You shouldn’t have made those sexist comments about me in the workplace, Sandra.

For example, this week I have been quite sick with a very bad cold that I caught from — you guessed it — children. And I have been, I will admit, sniffling and sneezing and carrying on about how badly I feel. And this is, apparently, for no other reason than that I am a typical male. Evidently only men complain about their cold and flu symptoms. It’s a proven scientific fact. It’s in any medical text book worth a good god damn. Look it up!

And so. This week I’ve been sitting there, snuffling quietly and mourning the dearly departed good health of my poor little self, asking why oh why oh why, but every once in a while my sore throat and aching muscles stir a great anger in me, and I lash out violently at the thought of the grubby bastard that gave me this godless ailment. Sometimes you can pinpoint the exact moment that you contract a cold, and you think to yourself, “There it is, I’m going to be sick for a week now.”

Long story short, a child looked me straight in the face and sneezed.

So, every now and then, my coughs and groans give way to the grinding of gritted teeth and I spit angry words at the computer screen in front of me and Sandra is scarcely sure that she heard the words “filthy little fuckin’ asshole” float over the cubicle wall.

And she can’t help but ask “What is it now?” and that is all the invitation that I require to let loose on her, drawing the frightened looks from around the office that I am getting more and more frequently these days:

“It’s those wretched little fucks that gave me this awful disease!” I growl. “I hate them! I hate them all so much! Running all over the god damn place with their outstretched arms and slobbering mouths and their lolling, unseeing eyes! Like a bunch of little fucking Frankenstein monsters! Like a bunch of little Voltrons!”

“Who?”

“The big robot from Power Rangers!” I paraphrase this lazily, not wanting to explain the historical ins and outs of television shows involving robots that form together to make bigger robots to a 40-year-old woman. “And the germs are the people inside, working the levers and buttons and steering the kids wherever they want them to go! They’re like all-terrain assault vehicles for viruses to ride around in! That’s all children are!”

“They’re little people!”

“That need to be quarantined! For god’s sakes, you’re a mother! DO something about this!”

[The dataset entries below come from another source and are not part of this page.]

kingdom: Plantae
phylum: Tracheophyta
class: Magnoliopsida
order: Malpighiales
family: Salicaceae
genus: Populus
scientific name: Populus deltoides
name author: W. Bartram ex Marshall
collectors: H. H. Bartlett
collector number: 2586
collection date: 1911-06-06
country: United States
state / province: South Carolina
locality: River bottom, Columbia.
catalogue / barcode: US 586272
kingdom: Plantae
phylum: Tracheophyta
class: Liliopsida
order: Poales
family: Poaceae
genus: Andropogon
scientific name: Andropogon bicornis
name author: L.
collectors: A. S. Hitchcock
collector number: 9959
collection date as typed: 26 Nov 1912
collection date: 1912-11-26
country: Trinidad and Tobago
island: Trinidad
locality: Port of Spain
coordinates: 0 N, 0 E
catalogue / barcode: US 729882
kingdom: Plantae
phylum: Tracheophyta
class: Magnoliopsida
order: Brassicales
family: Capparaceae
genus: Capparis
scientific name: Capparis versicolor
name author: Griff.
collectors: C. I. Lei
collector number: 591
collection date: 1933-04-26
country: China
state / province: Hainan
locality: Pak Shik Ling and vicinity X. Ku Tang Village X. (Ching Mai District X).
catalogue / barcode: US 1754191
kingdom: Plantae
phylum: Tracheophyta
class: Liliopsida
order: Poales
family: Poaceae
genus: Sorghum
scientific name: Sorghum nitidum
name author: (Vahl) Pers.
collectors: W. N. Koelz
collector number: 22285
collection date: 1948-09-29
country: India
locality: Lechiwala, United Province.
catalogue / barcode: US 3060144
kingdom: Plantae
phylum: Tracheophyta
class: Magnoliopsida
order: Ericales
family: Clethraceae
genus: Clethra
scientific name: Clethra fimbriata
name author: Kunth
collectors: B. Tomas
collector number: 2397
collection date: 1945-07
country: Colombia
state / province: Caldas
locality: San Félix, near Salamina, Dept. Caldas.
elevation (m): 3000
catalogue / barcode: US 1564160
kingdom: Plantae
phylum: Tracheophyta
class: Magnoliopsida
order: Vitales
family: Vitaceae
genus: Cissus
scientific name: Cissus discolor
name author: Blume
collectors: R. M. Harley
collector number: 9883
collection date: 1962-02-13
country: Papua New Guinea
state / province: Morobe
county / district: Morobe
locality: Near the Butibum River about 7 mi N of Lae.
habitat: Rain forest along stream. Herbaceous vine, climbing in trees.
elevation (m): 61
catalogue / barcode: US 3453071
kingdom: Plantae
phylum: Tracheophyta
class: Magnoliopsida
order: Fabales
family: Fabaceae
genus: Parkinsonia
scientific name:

“Oh, so we’re supposed to keep the kids from leaving the house from October to April just so you don’t get sick?”

“Ideally, yes! Or at least contain them when they go out in public, so they won’t sneeze in my face at point blank range and wipe their gummy little hands all over the food in the produce aisle!”

“Like a bubble?”

“Or a hamster ball! Or just cover their hands and faces with plastic bags or something!”

“You want to tape a plastic bag over childrens’ heads?”

“If you’re not going to teach them to contain their interminable oozing? Yes! Yes I do!”

And that is pretty much that, and I am more or less left with my sniffling and muttering and occasional flurry of angry words, and Sandra says nothing more to me that day, except that I have a lot of deep-seated issues, which I’m sure she thinks is a typically male characteristic.